Different surveys in Pakistan have shown healthy trends towards high consumption of fish and fruit, but vegetables are consumed in lesser amounts especially in urban areas, which is unhealthy. In addition, 23% participants reported consumption of red meat daily.10,11 Traditional cooking methods include deep frying and use of pressure cooker in Pakistani cuisine.12
There is a large Pakistani diaspora living in western countries such as Norway and England. Most of the studies on dietary patterns of Pakistani immigrants have been conducted in Norway and England. A cross sectional study in Oslo among Pakistanis reported increased consumption of oil, meat, fish and potatoes and decreased consumption of beans and lentils after migration from Pakistan.13 Similarly a focus group among women of Pakistani descent in Oslo reported changes in meal pattern and meal composition.14 The response of immigrants to a particular food environment in a country determines their vulnerability to non-communicable diseases including cardiovascular diseases. Thus findings about dietary habits of Pakistanis living in Norway and UK could be similar or different from Pakistanis living in The Netherlands.

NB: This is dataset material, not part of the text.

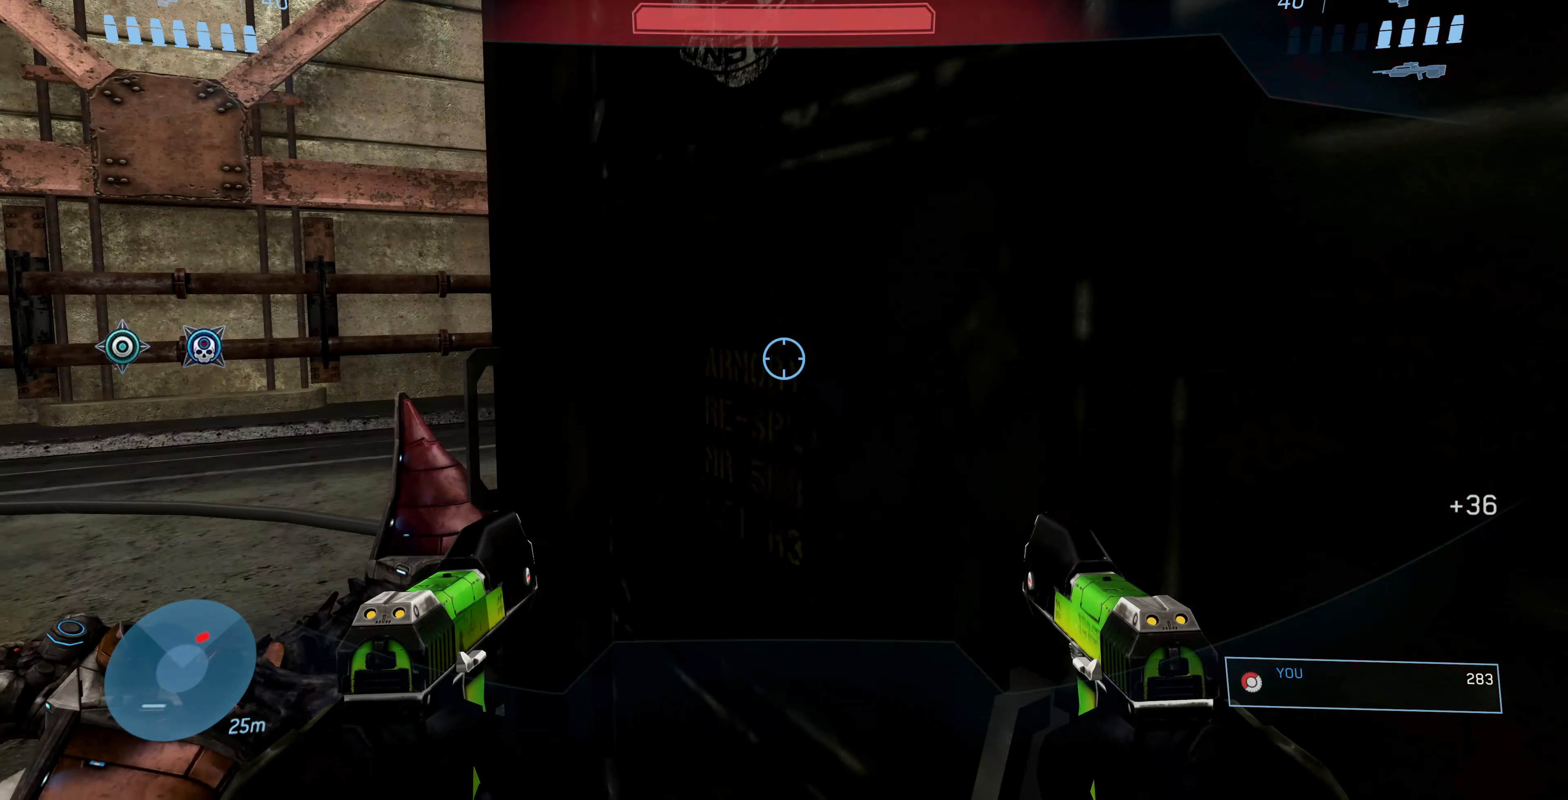
{"buttons": [], "left_stick": "center", "right_stick": "center", "events": []}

There are 18579 Pakistanis in Netherlands according to the Central bureau of statistics, The Netherlands; 10493 are males while 8086 are females.15 Pakistanis have shorter mean duration of stay in The Netherlands (20-30 years) as compared to Pakistanis living in UK and USA (more than 40 years).16
In The Netherlands, most of the studies pertaining to diets of immigrants have focused on Surinamese, Moroccan and Turkish immigrants due to their large presence.17,18 Approximately 80% of the Surinamese residents of The Netherlands are either of South Asian or Afro-Caribbean origin. However, there is large heterogeneity among South Asian populations regarding their disease and dietary patterns19 implying that findings regarding diet and disease risk of South Asian Surinamese are not necessarily applicable to Pakistani migrant population.
There is no earlier study exploring dietary habits of immigrant Pakistanis in The Netherlands. This leads us to ask the following explorative research questions.
Is food intake being associated with risks of cardiovascular disease among Pakistani immigrants living in The Netherlands?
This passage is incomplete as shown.